Demikian itu akan berpengaruh terhadap perkembangan bangsa dan negara. Berdasarkan laporan UNESCO yang berjudul The Social and Economic Impact of Illiteracy yang dirilis pada tahun 2010, bahwa tingkat literasi rendah mengakibatkan kehilangan atau penurunan produktivitas serta kehilangan proses pendidikan baik pada tingkat individu maupun pada tingkat sosial. Kemudian hal itu akan berefek pada penurunan pendapatan negara, tingginya biaya hidup, dan terbatasnya hak advokasi akibat rendahnya paritisipasi sosial dan politik.

Apa yang dilaporkan UNESCO itu tentu bukan sekadar pemberitahuan. Laporan ini berdasar pada kondisi riil geopolitik pada sejumlah negara. Maka minimnya budaya literasi akan menyebabkan kemunduran suatu bangsa. Membaca kemudian paham, itu saja tidak cukup. Tetapi membaca kemudian menjadi bijak dan tenang, itulah tujuan membaca yang sesungguhnya. Menulispun demikian. Tulisan di media sosial seharusnya memiliki unsur kritik yang membangun.
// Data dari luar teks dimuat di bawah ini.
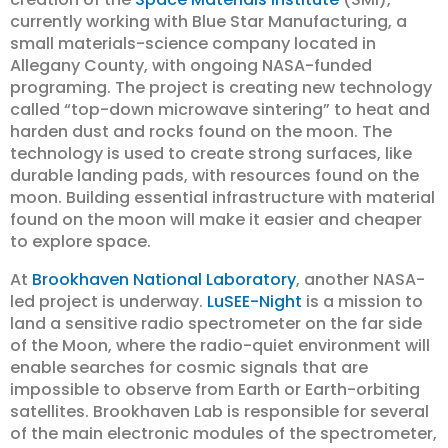
currently working with Blue Star Manufacturing, a
small materials-science company located in
Allegany County, with ongoing NASA-funded
programing. The project is creating new technology
called “top-down microwave sintering” to heat and
harden dust and rocks found on the moon. The
technology is used to create strong surfaces, like
durable landing pads, with resources found on the
moon. Building essential infrastructure with material
found on the moon will make it easier and cheaper
to explore space.
At
Brookhaven National Laboratory
, another NASA-
led project is underway.
LuSEE-Night
is a mission to
land a sensitive radio spectrometer on the far side
of the Moon, where the radio-quiet environment will
enable searches for cosmic signals that are
impossible to observe from Earth or Earth-orbiting
satellites. Brookhaven Lab is responsible for several
of the main electronic modules of the spectrometer,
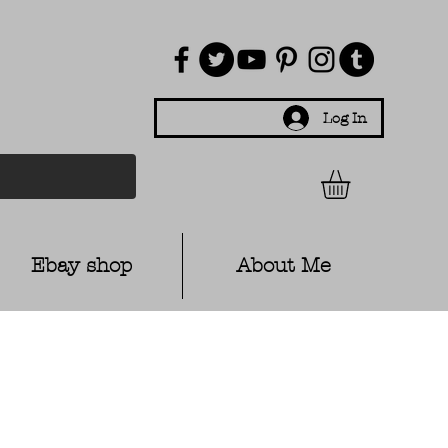
Log In
Ebay shop
About Me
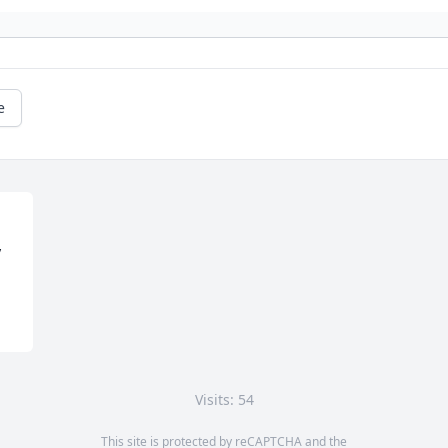
e
y
Visits: 54
This site is protected by reCAPTCHA and the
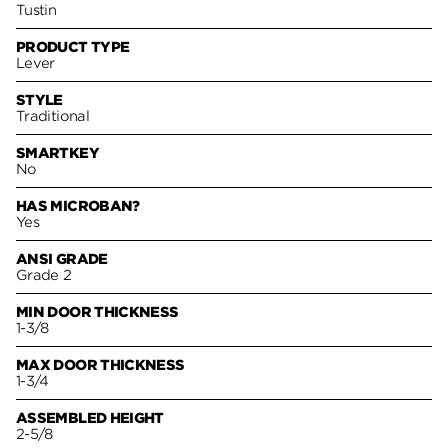
Tustin
PRODUCT TYPE
Lever
STYLE
Traditional
SMARTKEY
No
HAS MICROBAN?
Yes
ANSI GRADE
Grade 2
MIN DOOR THICKNESS
1-3/8
MAX DOOR THICKNESS
1-3/4
ASSEMBLED HEIGHT
2-5/8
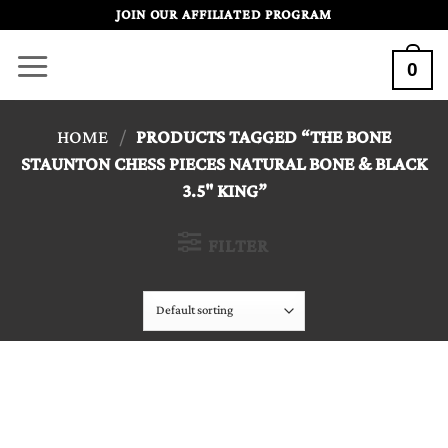
Skip
JOIN OUR AFFILIATED PROGRAM
to
0
content
HOME
/
PRODUCTS TAGGED “THE BONE
STAUNTON CHESS PIECES NATURAL BONE & BLACK
3.5" KING”
FILTER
Bukan mencela dan menjatuhkan.

Mereka yang buta huruf (illiterate) di abad ke-21, demikian dikemukakan futurolog Alvin Toffler, bukanlah orang-orang yang tidak bisa membaca dan menulis, tetapi orang-orang yang tidak bisa belajar, melupakan ajaran masa lalu yang tidak benar, dan kembali belajar (learn, unlearn, and relearn).

Buta huruf yang selama ini diyakini sebagai kondisi tidak bisa membaca secara tekstual sudah saatnya diajukan sebagai perspektif lama. Buta huruf dan ketidamampuan membaca bukan lagi ketika kita tidak mampu mengoperasikan aplikasi media sosial dan internet, tetapi ketika kita tidak bisa melihat dan memahami referensi dalam arti yang lebih luas, serta bagaimana menggunakannya dengan baik. Kehadiran pembaca dan penulis yang budiman dibutuhkan pada sebuah bangsa yang maju dan beradab.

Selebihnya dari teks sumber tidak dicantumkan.